Repository Table Overview

The foundational data object in ARPIA's Reasoning Flows — connecting structured data storage, semantic search, and generative AI capabilities.

Purpose

The Repository Table object in Reasoning Flows allows you to load structured data directly from your organization's repository into a workflow. It acts as the primary data entry point within ARPIA, making validated, reusable data instantly available across all components of a flow — from transformation and enrichment to training models and powering AI-driven queries.

Once registered, a Repository Table becomes a referenceable, version-aware data source that ensures every downstream object (datasets, models, analytics) uses a consistent and authoritative view of the data.

How Repository Tables Fit in Reasoning Flows

In the Reasoning Flows architecture:

Extract & Load populates the data repository from external sources.
Repository Tables register these datasets for structured access within workflows.
Transform & Prepare refines them for analytics and AI.
AI & ML Objects (including Generative and Semantic tools) consume them for intelligent insights.

Repository Tables bridge the gap between raw data storage and active workflow consumption.

Key Capabilities

Direct Data Access
Load an existing table from your repository without writing SQL queries or scripts. ARPIA handles schema registration and version mapping automatically.

Reusable Reference
Once added, the table is available to all other objects that accept tabular input — such as Dataset, Feature Builder, Train Model, and Transform.

Centralized Updates
Any structural or data changes made to the source table are automatically reflected across all dependent objects. This ensures reproducibility and version control within projects.

Workflow Consistency
Repository Tables guarantee that every process — from ETL to ML — operates on the same "single source of truth."

Typical Usage Flow

Step 1: Add a Repository Table

Select a table from your registered data repository and register it using the Repository Table object.

Step 2: Connect to Downstream Objects

Use the registered table as input for other workflow components:

Object	Purpose
`Dataset`	Prepare training and test splits
`Train Model`	Feed model training processes
`Feature Builder`	Apply feature transformations or enrichments
`Transform`	Clean, filter, or restructure data

Step 3: Leverage Across the Flow

Any object that consumes tabular data can reference a Repository Table, removing the need to redefine logic or queries repeatedly.
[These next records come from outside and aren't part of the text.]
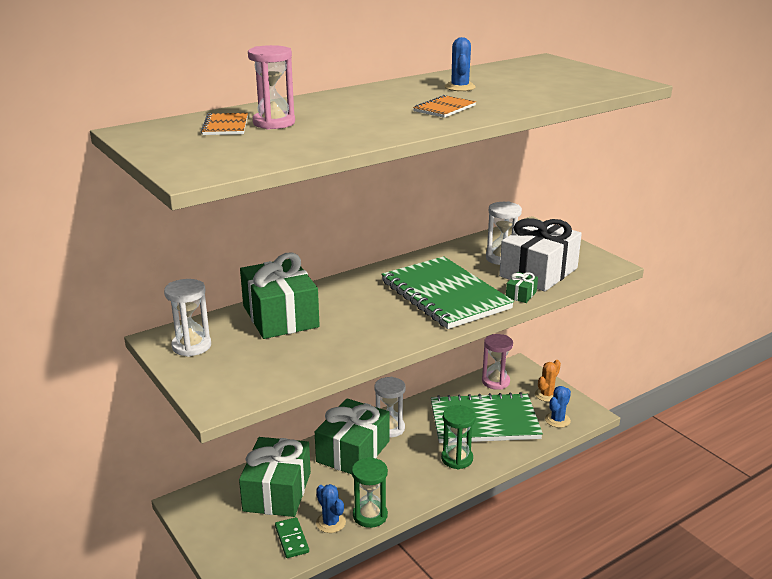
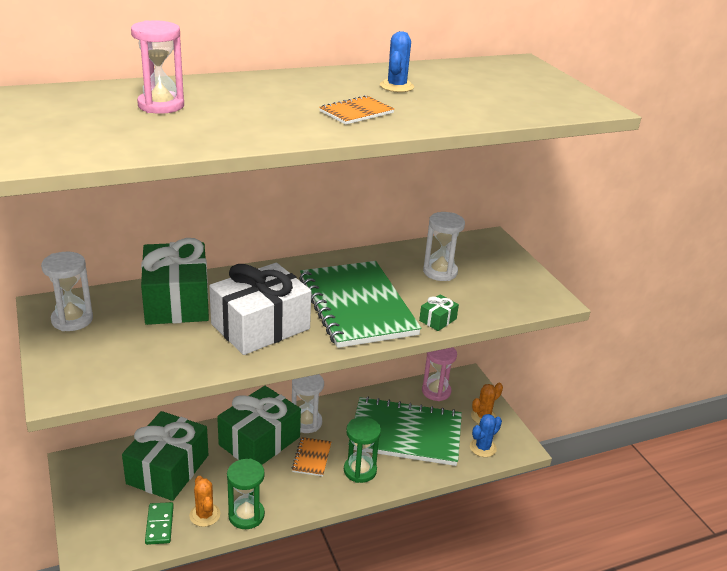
camera: 10 degrees right, 5 degrees up
orange notebook [201,113,248,135] -> orange notebook moved to [292,437,332,476]
blue cactus [316,484,346,533] -> orange cactus [189,476,220,527]
white gift [499,218,582,291] -> white gift moved to [209,263,311,355]

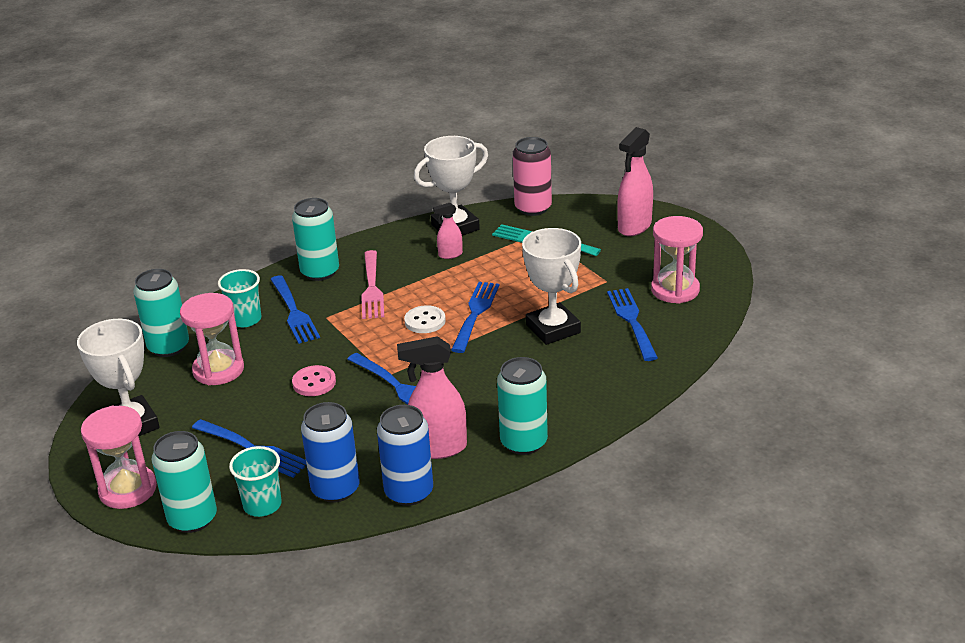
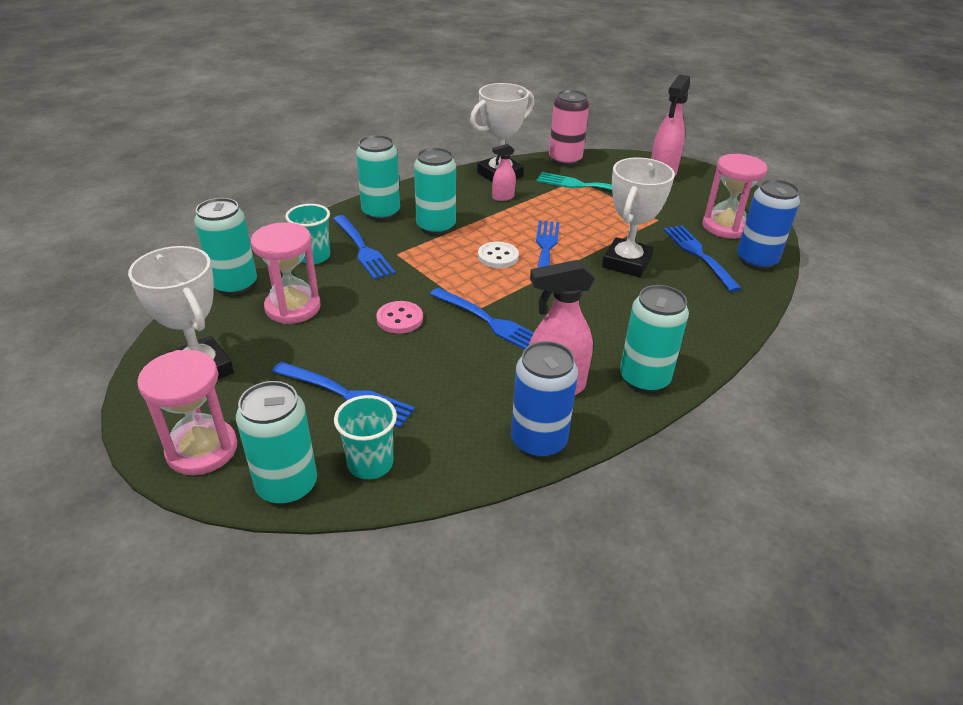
camera: 10 degrees left, 5 degrees up
blue can [301,402,360,503] -> blue can moved to [737,179,800,270]
pink fork [361,250,384,319] -> turquoise can [414,148,456,235]
white trophy [522,228,581,345] -> white trophy turned 60 degrees clockwise [602,157,675,277]

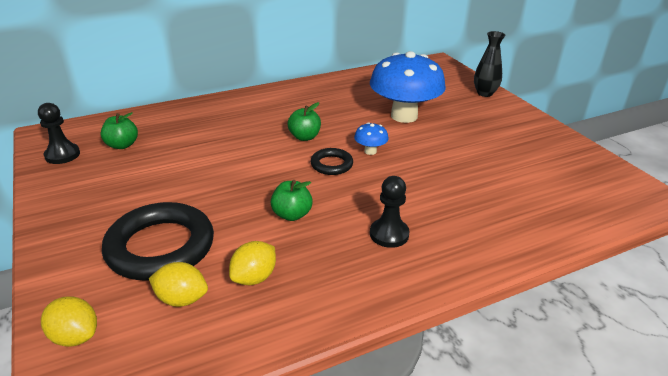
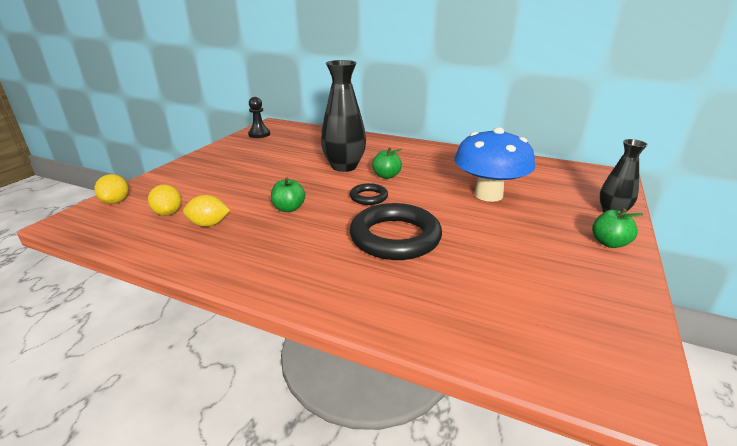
camera: 50 degrees right, 5 degrees down
green apple [101,112,138,149] -> green apple moved to [592,208,644,248]
black ring [102,202,214,281] -> black ring moved to [350,203,442,260]
blue mushroom [354,122,389,155] -> none
black pawn [370,176,410,248] -> none
none -> black vase [321,60,366,172]

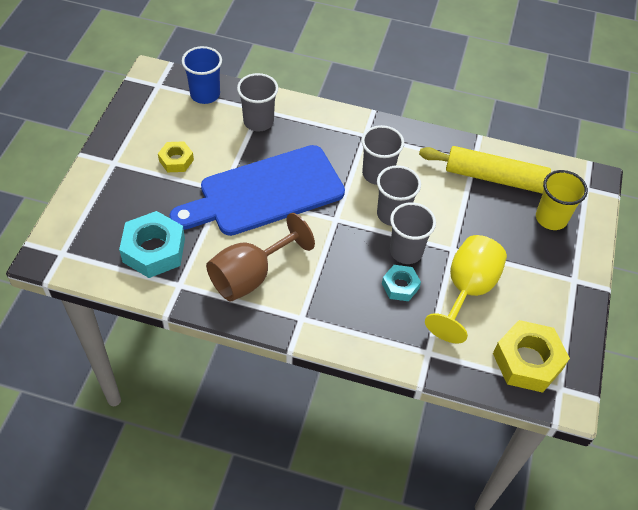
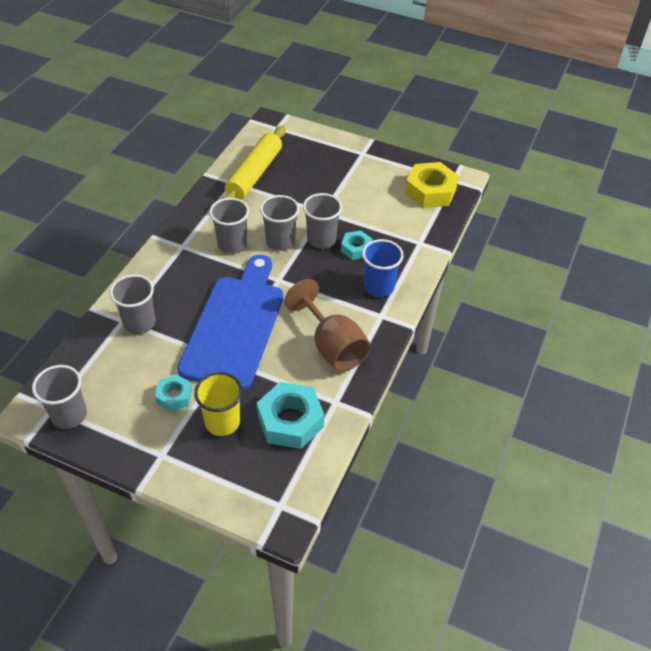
camera: 80 degrees left, 5 degrees down
yellow nut [158,141,194,172] -> turquoise nut [155,374,192,412]
blue cutting board [169,145,345,236] -> blue cutting board turned 150 degrees counterclockwise [177,255,284,390]
blue cup [182,46,222,104] -> blue cup moved to [362,239,404,297]
yellow goblet [425,235,507,343] -> none
yellow cup [536,170,588,230] -> yellow cup moved to [194,372,243,436]
none -> grey cup [32,365,87,429]

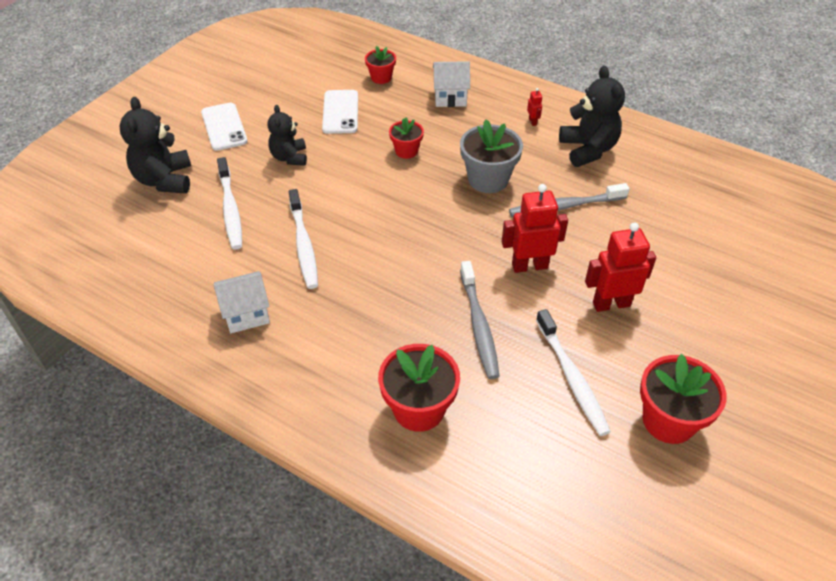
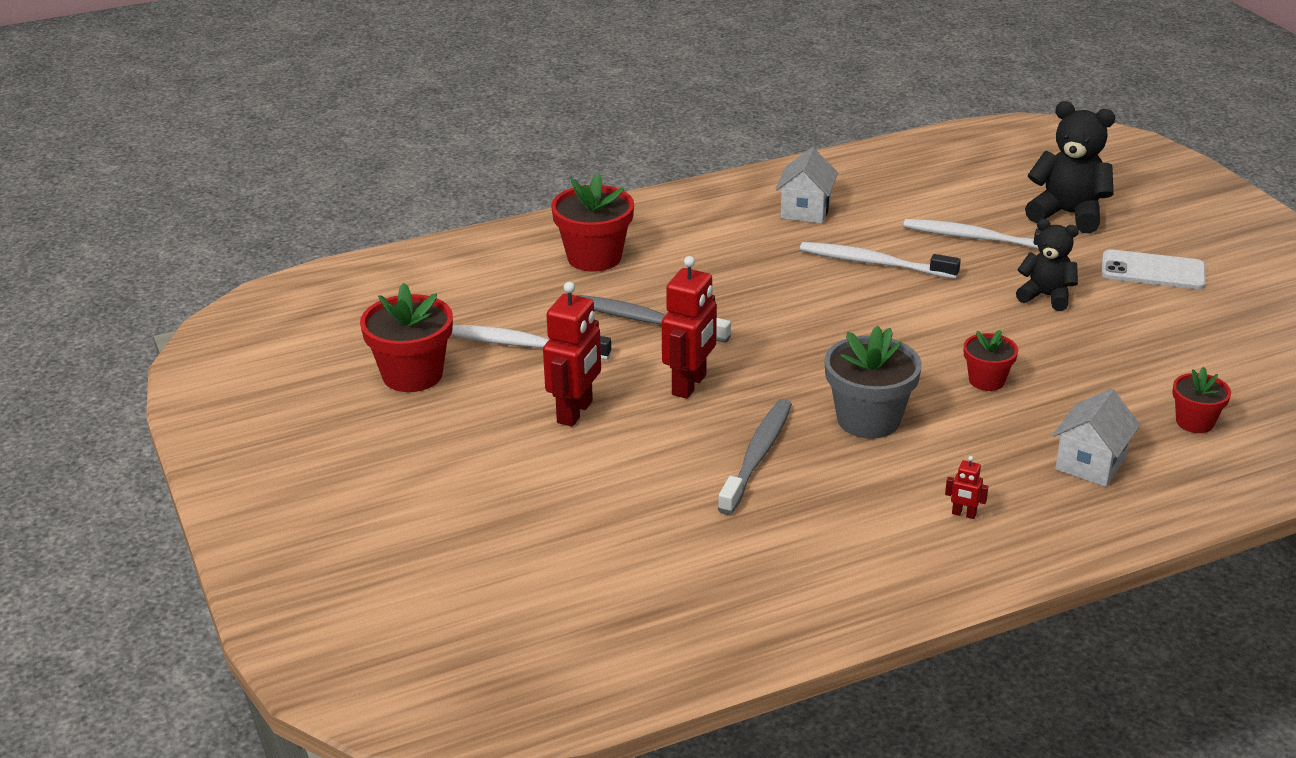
camera: 125 degrees right, 15 degrees down
white phone [322,90,358,134] -> none
black teddy bear [559,66,625,167] -> none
AI Integration Capabilities

Repository Tables in ARPIA are deeply integrated with the Generative AI and Semantic Search layers of Reasoning Flows.

Generative LLM Integration

Repository Tables can serve as knowledge sources for Generative LLMs within Reasoning Flows. When paired with ARPIA's Reasoning Atlas, these tables provide contextual grounding for:

Text-to-query generation
Conversational data retrieval
Natural language explanations of structured data

Example Use Case:

An LLM can reference a sales_gold Repository Table to answer questions like:

"What were the top-performing categories by region in Q3?"

The model generates an SQL query automatically, executes it against the Repository Table, and returns summarized insights.

Semantic Search of Repository Tables

Each Repository Table is indexed using vector embeddings (numerical representations that capture meaning), enabling semantic search and contextual discovery of both table metadata and content.

This allows users to:

Search for tables semantically (e.g., "monthly performance data")
Query fields or metrics by meaning, not just by name
Integrate natural-language reasoning into ETL and ML workflows

Example:

A search for "profitability by category" would retrieve Repository Tables containing relevant business metrics even if the columns are labeled differently (margin_rate, net_profit).

Integration with Data Layers

Repository Tables can be registered from any ARPIA data layer:

Layer	Use Case
RAW	Exploration and validation
CLEAN	Standardized, ready-to-transform data
GOLD	Analytics-ready datasets, single sources of truth
OPTIMIZED	AI and application-level consumption, indexed for search and semantic reasoning

Important: Only GOLD and OPTIMIZED tables are indexed in the Knowledge Catalog for reasoning and LLM-powered exploration.

Example Workflows

Repository Tables serve as the starting point for various workflow patterns:

Workflow Type	Object Chain
ML Training	`Repository Table` → `Feature Builder` → `Dataset` → `Train Model`
AutoML	`Repository Table` → `Transform` → `Dataset` → `AutoML Engine`
Generative AI	`Repository Table` → `Semantic Query` → `Generative AI Workflow`

Best Practices

Use Repository Tables as the starting point for any data-driven flow rather than embedding raw queries in downstream objects.

Apply data layer tags to every Repository Table (RAW, CLEAN, GOLD, or OPTIMIZED) according to the ARPIA Data Layer Framework.

Keep metadata and descriptions updated — this improves discoverability in Semantic Search and interpretability for Generative AI tools.

Prefer GOLD or OPTIMIZED tables for production workflows to ensure data quality and governance compliance.